Pennsylvania

In 1729 the Grand Lodge of England appointed Colonel Daniel Coxe Jr. (1673-1739), as Provincial Grand Master for New York, New Jersey, and Pennsylvania. There is no evidence that Coxe took an active role and the first evidence of freemasonry in Pennsylvania is unrelated: the election in 1731 of William Allen (1704-1780) as Grand Master of an independent St John’s Lodge in Philadelphia. Allen  a merchant and attorney, would become one of the wealthiest and most influential men in the province, serving as Mayor of Philadelphia and Chief Justice of Pennsylvania (1751-74).

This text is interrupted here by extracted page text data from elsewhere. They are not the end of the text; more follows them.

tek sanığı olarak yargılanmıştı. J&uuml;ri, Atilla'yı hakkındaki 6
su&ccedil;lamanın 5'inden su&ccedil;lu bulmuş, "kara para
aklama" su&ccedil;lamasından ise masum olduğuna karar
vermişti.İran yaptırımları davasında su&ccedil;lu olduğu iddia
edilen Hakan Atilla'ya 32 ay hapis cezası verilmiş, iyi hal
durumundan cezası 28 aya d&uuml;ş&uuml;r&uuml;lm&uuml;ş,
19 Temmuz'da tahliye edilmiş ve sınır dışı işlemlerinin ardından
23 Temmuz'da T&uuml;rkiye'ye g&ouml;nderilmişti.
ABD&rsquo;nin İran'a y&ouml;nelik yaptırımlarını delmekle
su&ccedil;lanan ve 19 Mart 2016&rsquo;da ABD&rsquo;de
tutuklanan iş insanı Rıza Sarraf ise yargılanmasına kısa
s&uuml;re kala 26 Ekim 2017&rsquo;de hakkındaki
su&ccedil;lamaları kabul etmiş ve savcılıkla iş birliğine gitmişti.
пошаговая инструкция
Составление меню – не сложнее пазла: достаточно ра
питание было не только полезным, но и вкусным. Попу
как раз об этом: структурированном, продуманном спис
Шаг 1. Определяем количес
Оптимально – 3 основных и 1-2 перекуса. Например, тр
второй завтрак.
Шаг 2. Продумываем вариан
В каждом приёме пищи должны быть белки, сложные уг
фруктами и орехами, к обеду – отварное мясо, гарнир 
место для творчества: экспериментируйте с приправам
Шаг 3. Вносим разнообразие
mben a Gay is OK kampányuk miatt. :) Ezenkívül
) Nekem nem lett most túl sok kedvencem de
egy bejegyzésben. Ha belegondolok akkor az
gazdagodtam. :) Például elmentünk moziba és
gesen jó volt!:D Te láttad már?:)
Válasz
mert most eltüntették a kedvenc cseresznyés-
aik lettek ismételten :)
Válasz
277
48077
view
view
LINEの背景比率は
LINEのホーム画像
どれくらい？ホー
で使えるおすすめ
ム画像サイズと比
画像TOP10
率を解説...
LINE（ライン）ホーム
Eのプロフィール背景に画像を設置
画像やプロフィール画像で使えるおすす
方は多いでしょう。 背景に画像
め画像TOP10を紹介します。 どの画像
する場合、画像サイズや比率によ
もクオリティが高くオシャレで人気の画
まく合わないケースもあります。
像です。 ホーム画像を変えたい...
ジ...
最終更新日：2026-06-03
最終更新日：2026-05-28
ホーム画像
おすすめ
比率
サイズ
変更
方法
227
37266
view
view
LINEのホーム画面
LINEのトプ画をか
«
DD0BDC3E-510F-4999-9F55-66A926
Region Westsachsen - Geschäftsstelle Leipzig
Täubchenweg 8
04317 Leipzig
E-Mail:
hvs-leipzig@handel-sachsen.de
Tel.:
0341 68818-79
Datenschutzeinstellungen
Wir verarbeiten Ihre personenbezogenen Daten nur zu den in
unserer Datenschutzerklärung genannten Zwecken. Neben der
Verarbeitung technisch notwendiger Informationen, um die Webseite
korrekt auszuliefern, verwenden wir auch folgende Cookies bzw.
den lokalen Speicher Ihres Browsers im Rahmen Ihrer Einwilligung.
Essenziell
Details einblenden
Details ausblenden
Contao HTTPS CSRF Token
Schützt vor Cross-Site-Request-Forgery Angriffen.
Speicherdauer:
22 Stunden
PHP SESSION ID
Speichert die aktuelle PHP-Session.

Philadelphia’s freemasons met at the Tun Tavern. The majority were merchants or professional men. They have been described as the ‘major creators of the political, intellectual, literary and cultural life’ of the the colony, with the Lodge having at least six members of the American Philosophical Society, including Benjamin Franklin, Master of the Lodge in 1734.

Pennsylvania Freemasonry underwent a schism in the 1750s when Lodge No. 4 petitioned the Antients Grand Lodge in London to obtain a charter. The Antients accepted the petition and issued a warrant for ‘the Brethren at Philadelphia’, creating an Antients’ provincial grand lodge in America.

William Ball (1729-1810) (pictured), was elected Provincial Grand Master of Pennsylvania’s Antients Grand Lodge. Initiated and raised in Lodge No. 2 in 1751, a Moderns lodge, he was ‘re-made’ an Antient freemason in January 1760. Ball warranted some seventeen lodges and Antients Freemasonry proved so popular that within a decade almost no Moderns lodges remained in the province. Pennsylvania’s Antients were also active elsewhere, constituting lodges in Virginia, Delaware, Maryland and New Jersey, as well as North and South Carolina.